優しい細胞
ミス・パメラには特殊な記憶がある、彼女は生まれつき病弱で、体のうちそのほとんどが人工培養された特殊な細胞からできている。中には完全に機械に置き換えられている部位もある。そういう部位に対し、ミスパメラは国立病院の主治医に不満を訴えなかった。だが、先月になって彼女はある告白をした。ミスパメラは、西洋の島国のさらに辺境の離島に住んでいる。彼女ほど体の部位を再生医療にたよって健常者とほぼ同じ生活をしている人はいない。だから世界中から彼女に関心が集まっていて、彼女自身よく人の役に立ちたいといっている。彼女は離島の村の出身であり、そこには変わった信仰があった。もともと土着の信仰は何もなく、ただ外から、本国や、海外からつたわってくるすべての宗教を包括的に集めた“独自の信仰”を持っていた。村人の性質は温厚であり、村には資源が豊富にあり、土地もよく肥えていて農作物はよく育つ、そんな環境が手伝ってか、争いやもめごとには無縁な島だった。しかし、ミス・パメラの一件はよく思わないものもいた。
「自然の摂理に反する」
といって、地元の呪術師の中には、そういうきついことをいう人間もいた。
だがパメラが最近したある告白は、その地元の新聞や、本国の新聞にも大々的に報じられ、彼女の中の“信仰”が明らかになった。それはあるインタビューだった。
「初めに手術を受けたのは?その直後に何か感じた?」
「11歳の頃です。うまれつき心臓がよわく、というか……私のほとんどの体の部位はうまれつき悪いのですが」
うなずくインタビュアー。
「続けて」
「直後、というより、いつも感じていることですが……」
彼女は島の民族衣装、レインボー柄の綺麗な織物にみをつつみ、小さな木の実の種の首飾りをいじりつつ、みつあみの髪の毛を頭をゆらして位置をもどし、はにかみながらも、恐る恐る、といった眼つきで、大きな目をひらいてインタビュアをみつめた。
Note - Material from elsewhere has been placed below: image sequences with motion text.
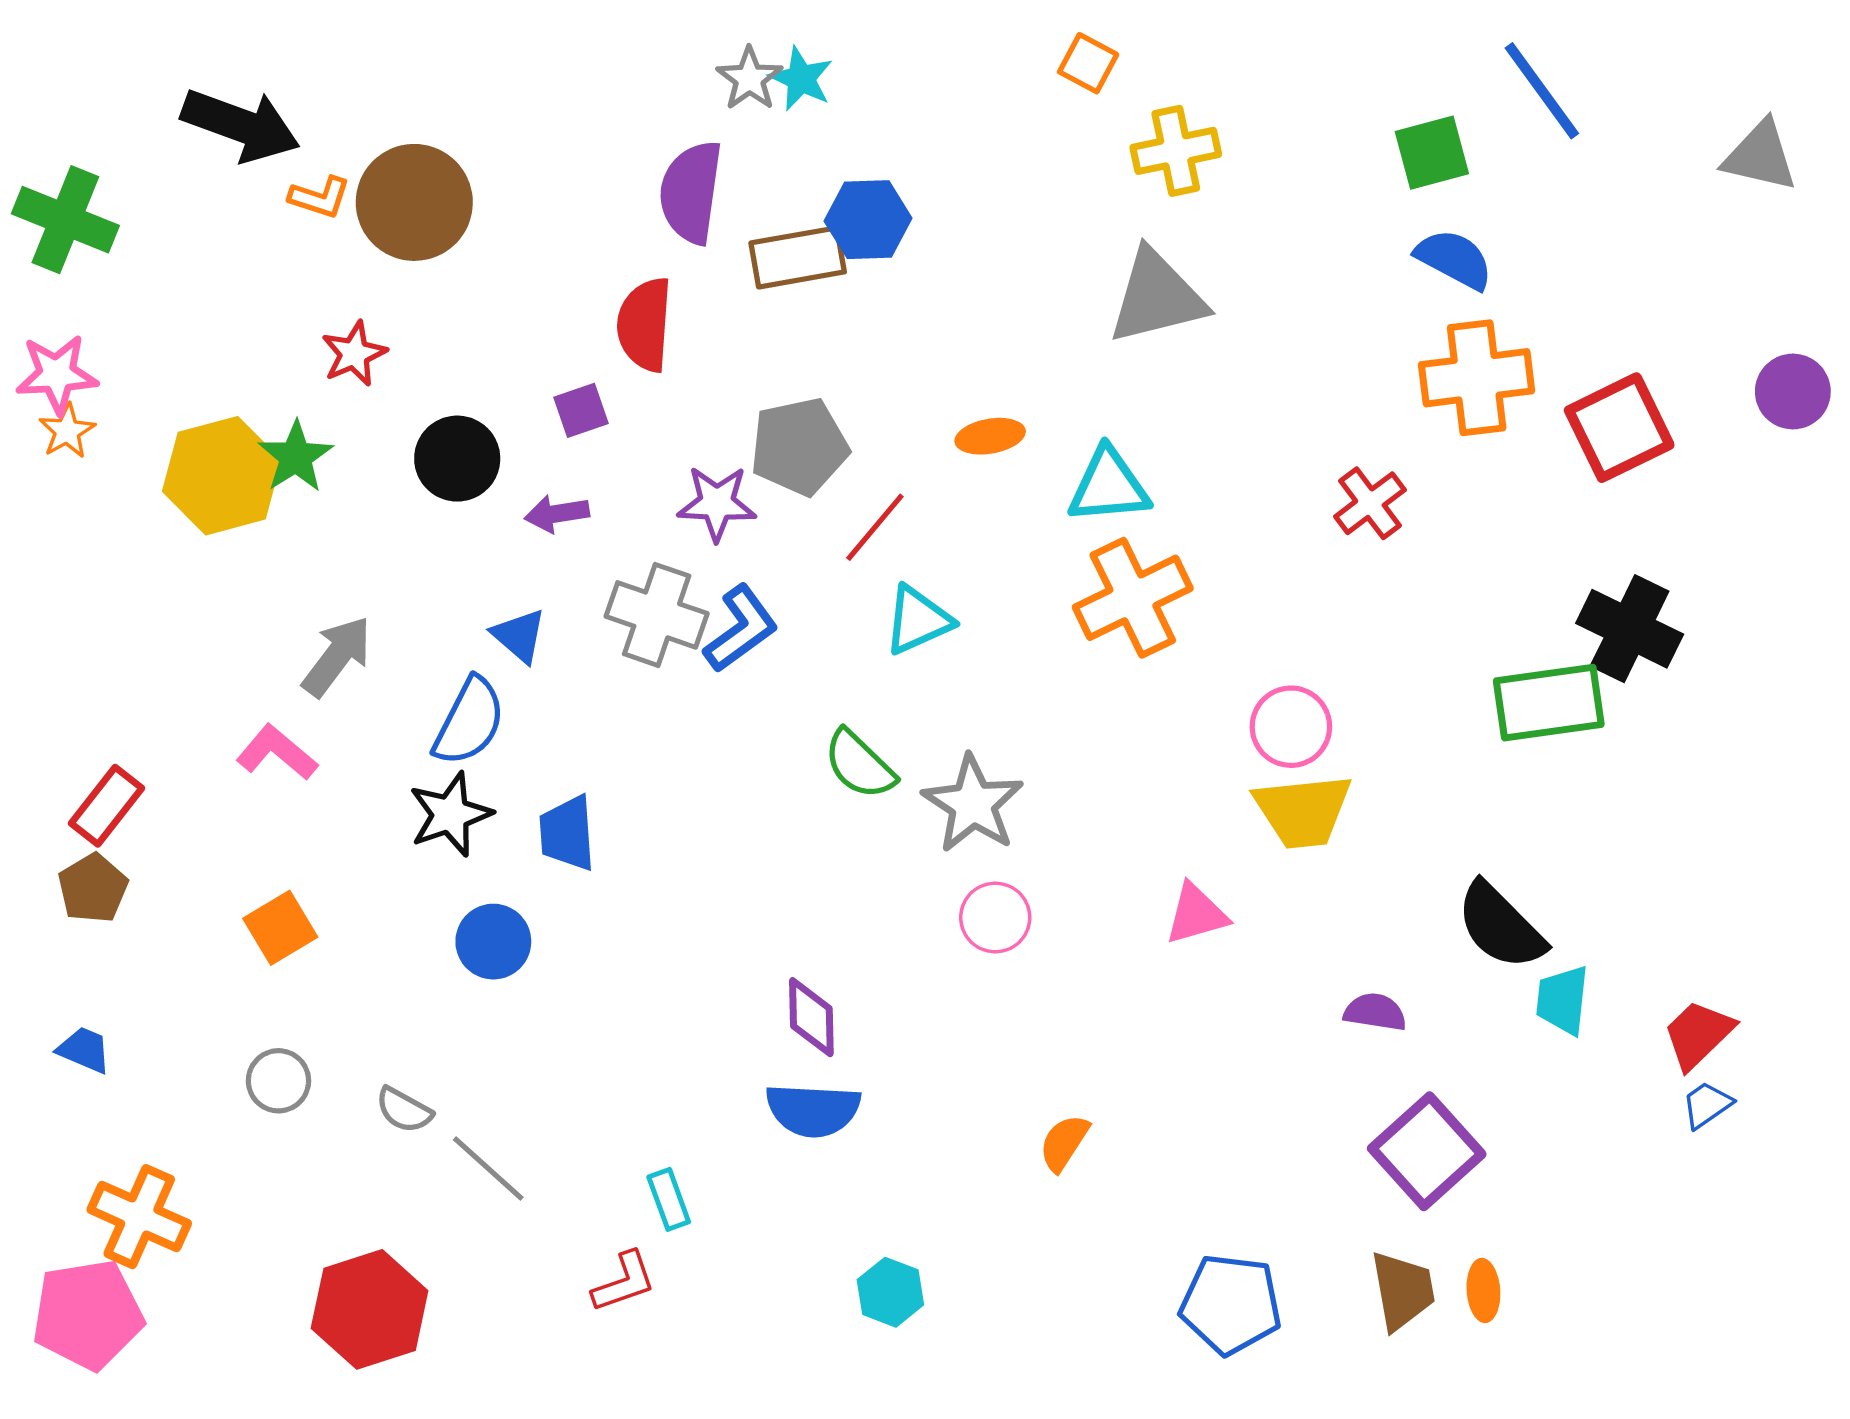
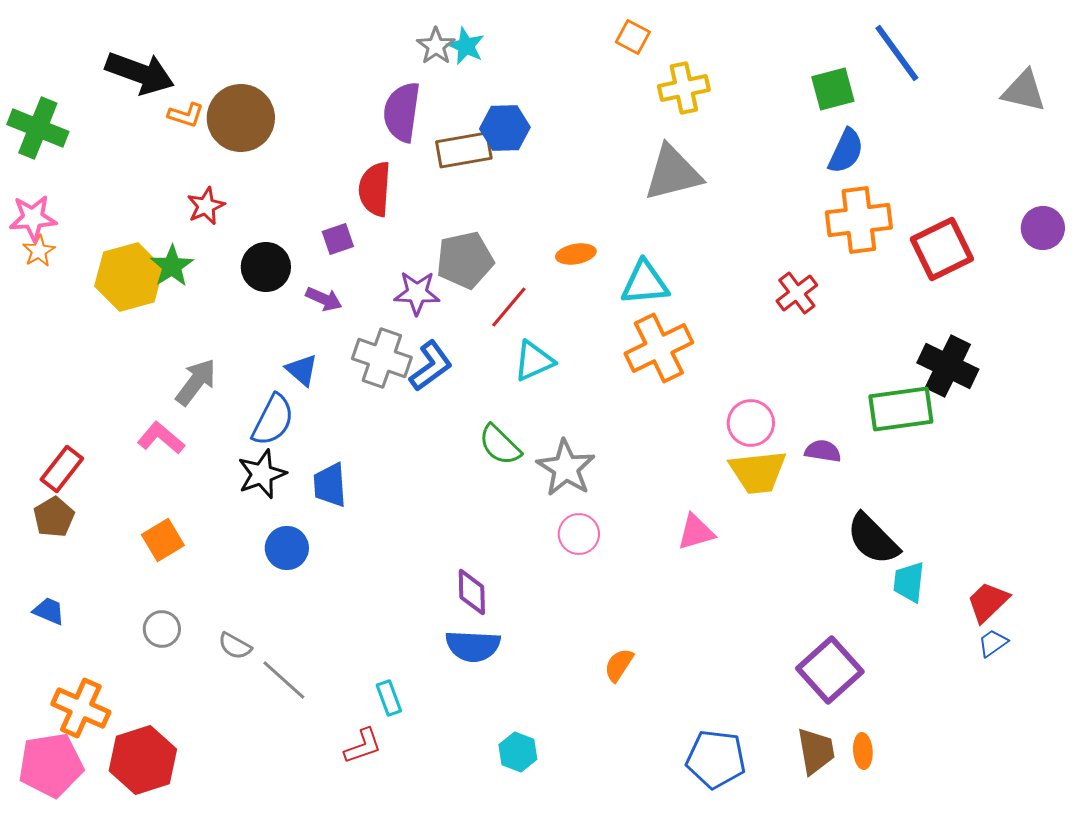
blue semicircle: (1454, 259) -> (846, 151), turned 87
purple arrow: (557, 514) -> (324, 299), turned -147
purple semicircle: (1375, 1012) -> (823, 451), moved
red hexagon: (370, 1309) -> (143, 760), moved

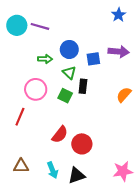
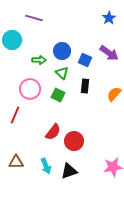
cyan circle: (17, 25) -> (12, 40), moved
purple line: (40, 26) -> (34, 18), moved
purple arrow: (119, 52) -> (109, 53), turned 30
blue square: (93, 59) -> (85, 60), turned 32
black rectangle: (83, 86) -> (85, 86), moved

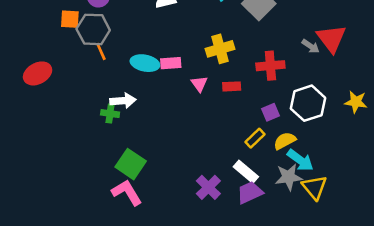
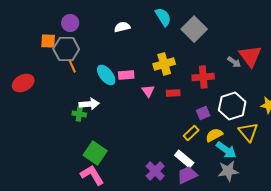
cyan ellipse: (145, 63) -> (106, 75), turned 40
gray star: (289, 177) -> (228, 171), moved
yellow triangle: (314, 187) -> (248, 132), moved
「主治医の先生によるとよくあることらしいのですが……ドナーの方……といえばいいのか、細胞の……感情や記憶を感じるのです」
「え!!?」
再生医療はこのごろに盛んに取りざたされて、様々な病への応用が期待されている。彼女がこれほど生きながらえたのも、その活発な議論と研究の結果だろう。
「細胞にも、性格があるのです、ですが初めに与えられた心臓は、優しい、優しいイメージがわきました」
「やさしい……何かに例えられる?」
彼女はあごにてをあてて、数秒考えこんだ。
「たとえば、母の胎内の中にいたころのような……明確な記憶ではありませんが、ただ広く大きなものに包まれている、そんな感覚でした、そして最近
その記憶を思い出したのです、その……心当たりに」
「心当たり!?細胞にも人格のようなものがあって、記憶をしているのか……信じられない」
とまどいながらも、笑い、ミス・パメラは前をみていいはなった。正面にも、動画撮影用カメラが設置されていた。
「それは、多くの研究者が、ラボの中で、互いに励ましあい、喜び合い、私の……私に与えられた臓器の誕生を、歓迎していた、その記憶でした」
彼女によると、その経験、“やさしさ”を感じたことが、彼女がその後の多くの手術を乗り越えられた理由なのだという、そして今も彼女は、地元の呪術師の言葉をきにするわけではないが、自然に反するのではないか、と宗教上の理由で考える事もある、ただ、そういうときいつも考えるのだという。
“この記憶も、想いも、自分の中にある限り本物なのだ”という事を。